The recommendations that emerged from the workshop are part of the preparatory process for hosting the meeting, which is expected to be attended by more than 3,000 delegates.
"The summit provides Uganda with a unique opportunity to showcase its potential to the rest of the world not only as an international events and conference venue, but also as a trading partner and an investment area," he said.
The 53-member Commonwealth club decided to host the summit in Uganda at its last meeting in Malta in 2005. The Uganda government then formed an accommodations sub-committee to facilitate the hosting of the guests. Dr Nahamya chairs the committee whose task is to accredit hotels.
At least 3,000 hotel rooms of international standard and 60 presidential suites are needed to host the delegates.
There were over 950 hotel rooms of international standard in Kampala and Entebbe by mid this year and there has been a concerted effort by the hoteliers to create more accommodation.

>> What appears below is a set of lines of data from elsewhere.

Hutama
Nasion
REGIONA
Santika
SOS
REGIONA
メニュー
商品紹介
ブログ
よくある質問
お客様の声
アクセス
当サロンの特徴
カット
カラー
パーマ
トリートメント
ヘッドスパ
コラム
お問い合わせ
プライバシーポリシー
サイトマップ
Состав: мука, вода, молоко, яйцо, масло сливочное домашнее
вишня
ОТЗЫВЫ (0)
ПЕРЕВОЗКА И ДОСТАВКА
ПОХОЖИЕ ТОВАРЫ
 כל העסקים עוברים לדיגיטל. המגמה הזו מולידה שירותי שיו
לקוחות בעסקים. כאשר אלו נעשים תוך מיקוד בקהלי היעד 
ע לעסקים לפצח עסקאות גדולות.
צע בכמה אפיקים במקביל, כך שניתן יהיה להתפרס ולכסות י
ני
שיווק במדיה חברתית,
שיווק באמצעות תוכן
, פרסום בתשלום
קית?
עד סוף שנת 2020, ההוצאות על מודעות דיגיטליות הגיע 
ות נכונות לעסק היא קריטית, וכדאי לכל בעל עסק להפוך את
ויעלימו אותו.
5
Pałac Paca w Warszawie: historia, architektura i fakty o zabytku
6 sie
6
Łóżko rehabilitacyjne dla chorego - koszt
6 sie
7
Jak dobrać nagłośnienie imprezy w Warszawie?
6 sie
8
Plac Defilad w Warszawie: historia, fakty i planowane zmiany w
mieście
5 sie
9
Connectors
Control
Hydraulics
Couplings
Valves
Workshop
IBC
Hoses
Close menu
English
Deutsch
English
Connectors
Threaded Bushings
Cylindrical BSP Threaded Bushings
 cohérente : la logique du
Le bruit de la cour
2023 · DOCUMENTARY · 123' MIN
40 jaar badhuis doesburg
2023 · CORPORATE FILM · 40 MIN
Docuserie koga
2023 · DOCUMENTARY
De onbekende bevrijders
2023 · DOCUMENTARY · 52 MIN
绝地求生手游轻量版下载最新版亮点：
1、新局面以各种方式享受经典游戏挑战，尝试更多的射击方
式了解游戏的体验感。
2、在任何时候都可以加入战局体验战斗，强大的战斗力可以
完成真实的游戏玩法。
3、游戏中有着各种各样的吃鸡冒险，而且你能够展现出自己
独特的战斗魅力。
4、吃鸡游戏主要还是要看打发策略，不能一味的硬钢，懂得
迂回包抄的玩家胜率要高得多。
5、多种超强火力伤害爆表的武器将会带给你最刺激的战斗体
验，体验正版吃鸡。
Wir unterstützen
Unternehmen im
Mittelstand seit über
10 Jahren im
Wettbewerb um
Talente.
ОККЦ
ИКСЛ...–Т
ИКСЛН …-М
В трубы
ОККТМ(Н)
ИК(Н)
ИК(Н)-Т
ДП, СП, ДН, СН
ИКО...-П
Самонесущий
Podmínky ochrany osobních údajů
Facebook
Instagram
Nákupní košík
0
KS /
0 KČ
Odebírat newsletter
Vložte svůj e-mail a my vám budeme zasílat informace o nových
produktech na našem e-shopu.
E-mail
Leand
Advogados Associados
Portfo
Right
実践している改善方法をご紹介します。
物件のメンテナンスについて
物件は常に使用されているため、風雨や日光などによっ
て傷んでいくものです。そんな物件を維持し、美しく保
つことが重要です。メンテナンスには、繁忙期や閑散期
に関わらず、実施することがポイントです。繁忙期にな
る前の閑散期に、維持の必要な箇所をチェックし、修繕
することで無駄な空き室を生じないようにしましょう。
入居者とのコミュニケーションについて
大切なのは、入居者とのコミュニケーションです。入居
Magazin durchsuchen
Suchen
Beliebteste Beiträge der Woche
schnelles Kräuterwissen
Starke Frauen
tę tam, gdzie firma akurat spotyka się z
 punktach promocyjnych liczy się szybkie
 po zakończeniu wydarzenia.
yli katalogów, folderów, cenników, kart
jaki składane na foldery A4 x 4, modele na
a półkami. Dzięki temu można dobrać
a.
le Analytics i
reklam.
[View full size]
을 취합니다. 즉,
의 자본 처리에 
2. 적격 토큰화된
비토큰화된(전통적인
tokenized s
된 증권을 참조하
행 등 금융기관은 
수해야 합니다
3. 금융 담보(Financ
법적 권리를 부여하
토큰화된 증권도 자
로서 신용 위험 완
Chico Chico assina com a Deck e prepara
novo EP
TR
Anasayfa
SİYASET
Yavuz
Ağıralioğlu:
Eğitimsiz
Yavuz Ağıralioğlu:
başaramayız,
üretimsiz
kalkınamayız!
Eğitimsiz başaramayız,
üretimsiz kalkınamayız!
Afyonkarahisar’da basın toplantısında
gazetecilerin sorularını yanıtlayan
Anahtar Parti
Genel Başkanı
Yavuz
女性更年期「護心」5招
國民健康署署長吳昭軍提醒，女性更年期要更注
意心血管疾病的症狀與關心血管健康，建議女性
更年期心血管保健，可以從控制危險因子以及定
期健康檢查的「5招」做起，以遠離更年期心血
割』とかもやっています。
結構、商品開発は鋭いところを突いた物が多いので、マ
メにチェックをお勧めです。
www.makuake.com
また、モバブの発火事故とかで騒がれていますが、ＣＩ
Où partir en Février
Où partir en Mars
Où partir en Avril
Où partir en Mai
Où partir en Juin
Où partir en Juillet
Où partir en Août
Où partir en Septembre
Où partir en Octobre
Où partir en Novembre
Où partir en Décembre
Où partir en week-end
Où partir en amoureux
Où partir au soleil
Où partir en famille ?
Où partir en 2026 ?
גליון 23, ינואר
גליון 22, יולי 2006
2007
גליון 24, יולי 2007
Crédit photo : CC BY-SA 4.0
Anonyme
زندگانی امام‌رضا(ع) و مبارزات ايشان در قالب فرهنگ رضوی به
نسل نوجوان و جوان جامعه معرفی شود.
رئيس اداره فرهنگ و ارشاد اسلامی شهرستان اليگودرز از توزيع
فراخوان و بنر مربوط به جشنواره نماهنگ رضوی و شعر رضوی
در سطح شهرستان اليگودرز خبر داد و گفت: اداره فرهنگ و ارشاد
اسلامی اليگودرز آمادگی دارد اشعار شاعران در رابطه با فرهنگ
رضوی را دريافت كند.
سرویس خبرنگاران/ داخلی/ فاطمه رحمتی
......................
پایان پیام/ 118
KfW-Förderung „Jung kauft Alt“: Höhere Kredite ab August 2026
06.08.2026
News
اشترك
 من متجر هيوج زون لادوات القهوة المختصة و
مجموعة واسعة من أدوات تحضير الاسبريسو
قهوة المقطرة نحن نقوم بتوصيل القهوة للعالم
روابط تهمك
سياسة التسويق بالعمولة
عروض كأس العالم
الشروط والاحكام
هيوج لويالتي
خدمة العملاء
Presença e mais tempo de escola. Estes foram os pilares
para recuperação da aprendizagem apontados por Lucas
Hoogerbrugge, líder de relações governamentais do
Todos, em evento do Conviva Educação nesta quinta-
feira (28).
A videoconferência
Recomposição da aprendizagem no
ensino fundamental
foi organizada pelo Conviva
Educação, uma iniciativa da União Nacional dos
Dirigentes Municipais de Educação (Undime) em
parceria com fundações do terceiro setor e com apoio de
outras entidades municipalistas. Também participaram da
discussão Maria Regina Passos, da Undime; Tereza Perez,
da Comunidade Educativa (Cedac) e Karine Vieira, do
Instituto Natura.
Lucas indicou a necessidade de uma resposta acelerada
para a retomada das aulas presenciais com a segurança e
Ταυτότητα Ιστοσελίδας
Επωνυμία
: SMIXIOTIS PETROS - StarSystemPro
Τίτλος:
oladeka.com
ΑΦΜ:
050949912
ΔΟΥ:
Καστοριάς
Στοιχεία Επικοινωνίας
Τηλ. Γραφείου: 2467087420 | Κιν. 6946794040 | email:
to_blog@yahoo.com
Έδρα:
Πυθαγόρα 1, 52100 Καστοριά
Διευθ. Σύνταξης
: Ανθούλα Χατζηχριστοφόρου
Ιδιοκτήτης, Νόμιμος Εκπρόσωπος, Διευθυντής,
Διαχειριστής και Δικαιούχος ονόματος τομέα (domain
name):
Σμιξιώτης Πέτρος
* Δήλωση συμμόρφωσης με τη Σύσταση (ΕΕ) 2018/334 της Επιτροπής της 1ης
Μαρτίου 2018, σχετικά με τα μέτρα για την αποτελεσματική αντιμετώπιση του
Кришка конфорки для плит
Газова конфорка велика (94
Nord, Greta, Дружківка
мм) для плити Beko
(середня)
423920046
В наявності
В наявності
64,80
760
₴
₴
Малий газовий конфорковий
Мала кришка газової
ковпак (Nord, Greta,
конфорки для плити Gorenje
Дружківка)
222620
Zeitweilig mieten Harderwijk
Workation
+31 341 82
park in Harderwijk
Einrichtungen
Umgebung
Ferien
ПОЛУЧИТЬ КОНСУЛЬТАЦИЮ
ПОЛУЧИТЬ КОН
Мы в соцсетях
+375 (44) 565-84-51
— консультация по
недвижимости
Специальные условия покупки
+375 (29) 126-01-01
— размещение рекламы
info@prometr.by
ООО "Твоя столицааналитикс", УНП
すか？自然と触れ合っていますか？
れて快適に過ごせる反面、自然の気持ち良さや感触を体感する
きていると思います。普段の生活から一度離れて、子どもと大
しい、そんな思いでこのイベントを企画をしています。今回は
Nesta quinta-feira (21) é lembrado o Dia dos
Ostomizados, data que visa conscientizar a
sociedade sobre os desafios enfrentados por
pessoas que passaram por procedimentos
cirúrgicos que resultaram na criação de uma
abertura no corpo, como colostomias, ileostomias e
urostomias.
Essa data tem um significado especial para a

The government estimates that it will spend about $50 million on the biennial meeting.
During his official visit to Uganda last June, the Secretary General of the Commonwealth, Don McKinnon said he was happy with the progress Uganda has made in preparation for the meeting.
"I have been told by the president and the ministers who are organising the meeting that everything will be in order before the meeting which is only 10 months away," McKinnon said.